B. Ann Tlusty, The Martial Ethic in Early Modern Germany
John A. Lynn, Women, Armies, and Warfare in Early Modern Europe
Marion McNealy and Max Geisberg, Landsknechts on Campaign
David Parrott, The Business of War
Lois Schwoerer, Gun Culture in Early Modern England
For infantry? In the 1600s? Guns, all the way. In addition to what u/SgtBANZAI wrote in this thread, one needs to consider the fact that the bows and guns are essentially completely different weapons from the logistical perspective.
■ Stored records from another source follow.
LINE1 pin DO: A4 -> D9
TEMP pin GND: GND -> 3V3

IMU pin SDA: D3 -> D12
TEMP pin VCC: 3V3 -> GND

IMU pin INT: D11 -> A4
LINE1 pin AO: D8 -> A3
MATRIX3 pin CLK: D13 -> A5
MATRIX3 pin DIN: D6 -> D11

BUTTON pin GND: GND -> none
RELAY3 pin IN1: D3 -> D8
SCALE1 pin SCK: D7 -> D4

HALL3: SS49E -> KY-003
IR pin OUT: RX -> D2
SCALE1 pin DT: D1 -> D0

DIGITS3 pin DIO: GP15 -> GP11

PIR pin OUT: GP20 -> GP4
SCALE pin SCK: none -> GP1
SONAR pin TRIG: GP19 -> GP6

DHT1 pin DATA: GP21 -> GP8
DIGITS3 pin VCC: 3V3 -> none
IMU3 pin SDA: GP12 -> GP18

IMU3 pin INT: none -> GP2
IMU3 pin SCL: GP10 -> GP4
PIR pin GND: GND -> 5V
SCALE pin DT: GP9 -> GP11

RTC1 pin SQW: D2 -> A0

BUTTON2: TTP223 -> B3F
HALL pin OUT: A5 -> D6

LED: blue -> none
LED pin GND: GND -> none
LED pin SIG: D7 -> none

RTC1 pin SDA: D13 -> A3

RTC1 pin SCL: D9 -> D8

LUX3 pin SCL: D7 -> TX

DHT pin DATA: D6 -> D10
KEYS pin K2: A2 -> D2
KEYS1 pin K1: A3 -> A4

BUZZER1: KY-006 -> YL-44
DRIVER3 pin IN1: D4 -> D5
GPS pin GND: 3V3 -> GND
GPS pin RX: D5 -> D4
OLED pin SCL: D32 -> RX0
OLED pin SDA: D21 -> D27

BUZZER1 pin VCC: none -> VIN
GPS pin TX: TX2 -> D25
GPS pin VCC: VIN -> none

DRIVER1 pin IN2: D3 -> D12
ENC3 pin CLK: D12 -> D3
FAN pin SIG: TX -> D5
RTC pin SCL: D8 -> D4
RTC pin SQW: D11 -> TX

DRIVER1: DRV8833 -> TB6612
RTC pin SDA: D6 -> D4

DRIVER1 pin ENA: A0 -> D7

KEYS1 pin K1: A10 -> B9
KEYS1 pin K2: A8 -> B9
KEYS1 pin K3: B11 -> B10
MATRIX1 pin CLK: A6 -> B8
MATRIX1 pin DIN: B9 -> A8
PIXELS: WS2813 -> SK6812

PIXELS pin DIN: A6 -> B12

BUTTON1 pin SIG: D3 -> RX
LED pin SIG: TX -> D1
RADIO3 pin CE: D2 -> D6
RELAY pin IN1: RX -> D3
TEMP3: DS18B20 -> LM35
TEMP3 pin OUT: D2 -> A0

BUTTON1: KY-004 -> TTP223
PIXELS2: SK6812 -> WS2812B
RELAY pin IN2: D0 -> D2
Although there is some truth that the training of an archer is more time-consuming that the training of the arquebusier, it is not completely true, or, to be more precise, it is true but the word 'training' is a misnomer. The actual process of training is not that different and it might be argued that the technological complexity makes the usage of the gunpowder weapons more difficult than the bows, especially given the fact that the any weapon of that kind used in 1600s i.e. one most likely fitted with some form of complex lock would have been one of the most if not the most advanced piece of technology most of the troops would ever see in their lifetime. Things like measuring the adequate amount of gunpowder are instinctive for us, but might not have been for the 17th century peasant. And this is on top of the intricacies of aiming and shooting that the guns share with bows and crossbows.
Now. the main problem with a bow is that from the perspective of physics, it is a simple spring, capable of releasing only as much power as it has been pulled with, usually less due to losses caused by friction, string fitting etc. In other words, the bow is only as 'strong' as the archer is. The bow does not have any armour-piercing capacity or even an acceptable range and strength to damage an unarmoured target. A strong bow does. But as I said above, a strong bow requires a strong archer too use and strength is not only built over the years but requires constant maintenance through exercise (not a problem in case of professional armies) and good diet (which was problematic, especially in case of large armies). Furthermore, physical damage (bone fractures, tendon strains) and illness could have severely and permanently influenced the strength and thus the capacity of an archer. Arquebusier or a musketeer (and to some extent, also a crossbowman) did not face these problems. As long as he was able to load the weapon, rise it, keep it steady and withstand the recoil, his ability to damage the enemy was not compromised.
So with the emergence of the large armies, increasing population, cooling of the climate in Europe and usage of the old agriculture methods, there were more and more soldiers, what was not offset by the adequate feeding of the general population and the soldier themselves. In such circumstances, it was easy enough to find thousands of people capable of firing a musket or holding a pike, but finding the same number of strong people able to consistently shoot arrows from a heavy longbow and keeping them in shape was far more difficult. Bows, as already noted by u/SgtBANZAI, were used throughout 17th and even 18th century (some formations, such as Bashkir cavalry in the Russian forces used it even in early 19th century), but they were common among Russian, Tatar, Polish and Lithuanian cavalrymen who were also commonly equipped with bows and firearms for increased versatility, making bow a specialized weapon, used in conjunction with corresponding tactics (and also for hunting in case of light cavalry moving without wagon train). But the gunpowder weapons became the only reasonable ranged weapon for slow-moving, numerous infantry.